Data provided:
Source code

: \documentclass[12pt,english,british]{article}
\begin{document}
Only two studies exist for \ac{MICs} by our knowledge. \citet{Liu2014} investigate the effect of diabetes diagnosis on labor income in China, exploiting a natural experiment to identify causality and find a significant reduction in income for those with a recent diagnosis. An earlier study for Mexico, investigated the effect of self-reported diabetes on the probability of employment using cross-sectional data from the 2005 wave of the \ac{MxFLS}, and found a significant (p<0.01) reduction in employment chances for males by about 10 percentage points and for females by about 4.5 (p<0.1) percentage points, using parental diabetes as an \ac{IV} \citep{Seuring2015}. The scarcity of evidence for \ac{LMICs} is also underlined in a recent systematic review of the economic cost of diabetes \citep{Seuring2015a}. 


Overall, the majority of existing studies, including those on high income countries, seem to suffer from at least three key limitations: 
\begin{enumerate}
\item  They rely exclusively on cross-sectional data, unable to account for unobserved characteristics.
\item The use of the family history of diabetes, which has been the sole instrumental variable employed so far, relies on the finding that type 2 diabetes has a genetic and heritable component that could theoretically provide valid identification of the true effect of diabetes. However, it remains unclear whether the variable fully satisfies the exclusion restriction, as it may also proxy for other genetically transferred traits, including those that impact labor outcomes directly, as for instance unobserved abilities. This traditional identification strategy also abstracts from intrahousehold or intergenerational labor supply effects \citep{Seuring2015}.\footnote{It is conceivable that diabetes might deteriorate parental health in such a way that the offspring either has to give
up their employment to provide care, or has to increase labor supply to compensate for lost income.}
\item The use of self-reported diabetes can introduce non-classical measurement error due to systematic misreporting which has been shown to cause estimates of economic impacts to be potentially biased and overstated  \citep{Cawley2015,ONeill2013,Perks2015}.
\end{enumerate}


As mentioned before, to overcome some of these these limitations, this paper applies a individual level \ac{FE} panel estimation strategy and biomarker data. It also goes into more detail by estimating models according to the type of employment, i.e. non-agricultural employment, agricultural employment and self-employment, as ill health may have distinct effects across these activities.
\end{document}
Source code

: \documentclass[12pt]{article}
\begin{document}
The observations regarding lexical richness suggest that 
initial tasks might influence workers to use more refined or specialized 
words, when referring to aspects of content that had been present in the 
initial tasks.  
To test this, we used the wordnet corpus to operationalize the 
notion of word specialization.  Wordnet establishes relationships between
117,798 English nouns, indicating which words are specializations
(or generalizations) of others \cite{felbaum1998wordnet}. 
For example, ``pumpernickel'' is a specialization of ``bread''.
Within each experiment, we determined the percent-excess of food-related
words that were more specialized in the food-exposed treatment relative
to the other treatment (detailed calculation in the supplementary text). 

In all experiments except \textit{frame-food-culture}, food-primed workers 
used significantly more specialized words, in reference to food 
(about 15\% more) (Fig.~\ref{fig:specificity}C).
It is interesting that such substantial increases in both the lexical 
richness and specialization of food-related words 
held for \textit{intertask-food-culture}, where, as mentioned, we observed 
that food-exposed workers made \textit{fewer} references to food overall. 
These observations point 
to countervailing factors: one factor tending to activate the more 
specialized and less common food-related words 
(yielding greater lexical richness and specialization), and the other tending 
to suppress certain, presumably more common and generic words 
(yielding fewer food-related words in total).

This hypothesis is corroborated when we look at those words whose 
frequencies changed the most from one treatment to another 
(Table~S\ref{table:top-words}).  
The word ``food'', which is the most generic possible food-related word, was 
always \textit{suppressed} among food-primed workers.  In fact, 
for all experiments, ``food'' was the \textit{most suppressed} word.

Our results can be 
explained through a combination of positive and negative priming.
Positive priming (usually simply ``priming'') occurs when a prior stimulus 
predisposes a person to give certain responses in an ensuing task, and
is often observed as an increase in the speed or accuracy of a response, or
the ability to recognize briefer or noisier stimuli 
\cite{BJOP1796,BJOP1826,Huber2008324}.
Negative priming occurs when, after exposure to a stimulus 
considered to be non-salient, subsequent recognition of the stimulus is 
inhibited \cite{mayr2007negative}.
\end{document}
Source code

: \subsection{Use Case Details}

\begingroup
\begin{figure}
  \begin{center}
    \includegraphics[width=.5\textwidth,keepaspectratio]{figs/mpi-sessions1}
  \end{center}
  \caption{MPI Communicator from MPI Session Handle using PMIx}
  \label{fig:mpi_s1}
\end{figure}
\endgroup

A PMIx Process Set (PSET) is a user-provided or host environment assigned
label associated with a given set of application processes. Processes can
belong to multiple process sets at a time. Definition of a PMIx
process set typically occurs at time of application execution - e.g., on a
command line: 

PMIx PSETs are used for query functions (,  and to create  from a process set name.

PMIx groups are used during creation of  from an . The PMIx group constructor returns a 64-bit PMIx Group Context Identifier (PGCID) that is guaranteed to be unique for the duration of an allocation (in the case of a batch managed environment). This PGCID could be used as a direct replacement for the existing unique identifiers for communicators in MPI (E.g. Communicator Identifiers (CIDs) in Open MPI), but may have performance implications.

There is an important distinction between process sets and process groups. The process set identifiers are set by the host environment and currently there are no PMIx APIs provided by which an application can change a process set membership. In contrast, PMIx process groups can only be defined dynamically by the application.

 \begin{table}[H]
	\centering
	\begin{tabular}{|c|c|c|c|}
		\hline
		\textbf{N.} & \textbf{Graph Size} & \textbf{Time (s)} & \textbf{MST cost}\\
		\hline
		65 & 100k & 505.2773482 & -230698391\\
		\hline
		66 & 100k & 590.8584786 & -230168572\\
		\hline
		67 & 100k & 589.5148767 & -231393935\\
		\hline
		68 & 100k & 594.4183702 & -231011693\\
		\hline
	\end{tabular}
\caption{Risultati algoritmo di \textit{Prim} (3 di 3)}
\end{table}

Your goal: Go through the listing and copy all of it exactly.

Task solution:
Source code

: \documentclass[12pt,english,british]{article}
\begin{document}
Only two studies exist for \ac{MICs} by our knowledge. \citet{Liu2014} investigate the effect of diabetes diagnosis on labor income in China, exploiting a natural experiment to identify causality and find a significant reduction in income for those with a recent diagnosis. An earlier study for Mexico, investigated the effect of self-reported diabetes on the probability of employment using cross-sectional data from the 2005 wave of the \ac{MxFLS}, and found a significant (p<0.01) reduction in employment chances for males by about 10 percentage points and for females by about 4.5 (p<0.1) percentage points, using parental diabetes as an \ac{IV} \citep{Seuring2015}. The scarcity of evidence for \ac{LMICs} is also underlined in a recent systematic review of the economic cost of diabetes \citep{Seuring2015a}. 


Overall, the majority of existing studies, including those on high income countries, seem to suffer from at least three key limitations: 
\begin{enumerate}
\item  They rely exclusively on cross-sectional data, unable to account for unobserved characteristics.
\item The use of the family history of diabetes, which has been the sole instrumental variable employed so far, relies on the finding that type 2 diabetes has a genetic and heritable component that could theoretically provide valid identification of the true effect of diabetes. However, it remains unclear whether the variable fully satisfies the exclusion restriction, as it may also proxy for other genetically transferred traits, including those that impact labor outcomes directly, as for instance unobserved abilities. This traditional identification strategy also abstracts from intrahousehold or intergenerational labor supply effects \citep{Seuring2015}.\footnote{It is conceivable that diabetes might deteriorate parental health in such a way that the offspring either has to give
up their employment to provide care, or has to increase labor supply to compensate for lost income.}
\item The use of self-reported diabetes can introduce non-classical measurement error due to systematic misreporting which has been shown to cause estimates of economic impacts to be potentially biased and overstated  \citep{Cawley2015,ONeill2013,Perks2015}.
\end{enumerate}


As mentioned before, to overcome some of these these limitations, this paper applies a individual level \ac{FE} panel estimation strategy and biomarker data. It also goes into more detail by estimating models according to the type of employment, i.e. non-agricultural employment, agricultural employment and self-employment, as ill health may have distinct effects across these activities.
\end{document}
Source code

: \documentclass[12pt]{article}
\begin{document}
The observations regarding lexical richness suggest that 
initial tasks might influence workers to use more refined or specialized 
words, when referring to aspects of content that had been present in the 
initial tasks.  
To test this, we used the wordnet corpus to operationalize the 
notion of word specialization.  Wordnet establishes relationships between
117,798 English nouns, indicating which words are specializations
(or generalizations) of others \cite{felbaum1998wordnet}. 
For example, ``pumpernickel'' is a specialization of ``bread''.
Within each experiment, we determined the percent-excess of food-related
words that were more specialized in the food-exposed treatment relative
to the other treatment (detailed calculation in the supplementary text). 

In all experiments except \textit{frame-food-culture}, food-primed workers 
used significantly more specialized words, in reference to food 
(about 15\% more) (Fig.~\ref{fig:specificity}C).
It is interesting that such substantial increases in both the lexical 
richness and specialization of food-related words 
held for \textit{intertask-food-culture}, where, as mentioned, we observed 
that food-exposed workers made \textit{fewer} references to food overall. 
These observations point 
to countervailing factors: one factor tending to activate the more 
specialized and less common food-related words 
(yielding greater lexical richness and specialization), and the other tending 
to suppress certain, presumably more common and generic words 
(yielding fewer food-related words in total).

This hypothesis is corroborated when we look at those words whose 
frequencies changed the most from one treatment to another 
(Table~S\ref{table:top-words}).  
The word ``food'', which is the most generic possible food-related word, was 
always \textit{suppressed} among food-primed workers.  In fact, 
for all experiments, ``food'' was the \textit{most suppressed} word.

Our results can be 
explained through a combination of positive and negative priming.
Positive priming (usually simply ``priming'') occurs when a prior stimulus 
predisposes a person to give certain responses in an ensuing task, and
is often observed as an increase in the speed or accuracy of a response, or
the ability to recognize briefer or noisier stimuli 
\cite{BJOP1796,BJOP1826,Huber2008324}.
Negative priming occurs when, after exposure to a stimulus 
considered to be non-salient, subsequent recognition of the stimulus is 
inhibited \cite{mayr2007negative}.
\end{document}
Source code

: \subsection{Use Case Details}

\begingroup
\begin{figure}
  \begin{center}
    \includegraphics[width=.5\textwidth,keepaspectratio]{figs/mpi-sessions1}
  \end{center}
  \caption{MPI Communicator from MPI Session Handle using PMIx}
  \label{fig:mpi_s1}
\end{figure}
\endgroup

A PMIx Process Set (PSET) is a user-provided or host environment assigned
label associated with a given set of application processes. Processes can
belong to multiple process sets at a time. Definition of a PMIx
process set typically occurs at time of application execution - e.g., on a
command line: 

PMIx PSETs are used for query functions (,  and to create  from a process set name.

PMIx groups are used during creation of  from an . The PMIx group constructor returns a 64-bit PMIx Group Context Identifier (PGCID) that is guaranteed to be unique for the duration of an allocation (in the case of a batch managed environment). This PGCID could be used as a direct replacement for the existing unique identifiers for communicators in MPI (E.g. Communicator Identifiers (CIDs) in Open MPI), but may have performance implications.

There is an important distinction between process sets and process groups. The process set identifiers are set by the host environment and currently there are no PMIx APIs provided by which an application can change a process set membership. In contrast, PMIx process groups can only be defined dynamically by the application.

 \begin{table}[H]
	\centering
	\begin{tabular}{|c|c|c|c|}
		\hline
		\textbf{N.} & \textbf{Graph Size} & \textbf{Time (s)} & \textbf{MST cost}\\
		\hline
		65 & 100k & 505.2773482 & -230698391\\
		\hline
		66 & 100k & 590.8584786 & -230168572\\
		\hline
		67 & 100k & 589.5148767 & -231393935\\
		\hline
		68 & 100k & 594.4183702 & -231011693\\
		\hline
	\end{tabular}
\caption{Risultati algoritmo di \textit{Prim} (3 di 3)}
\end{table}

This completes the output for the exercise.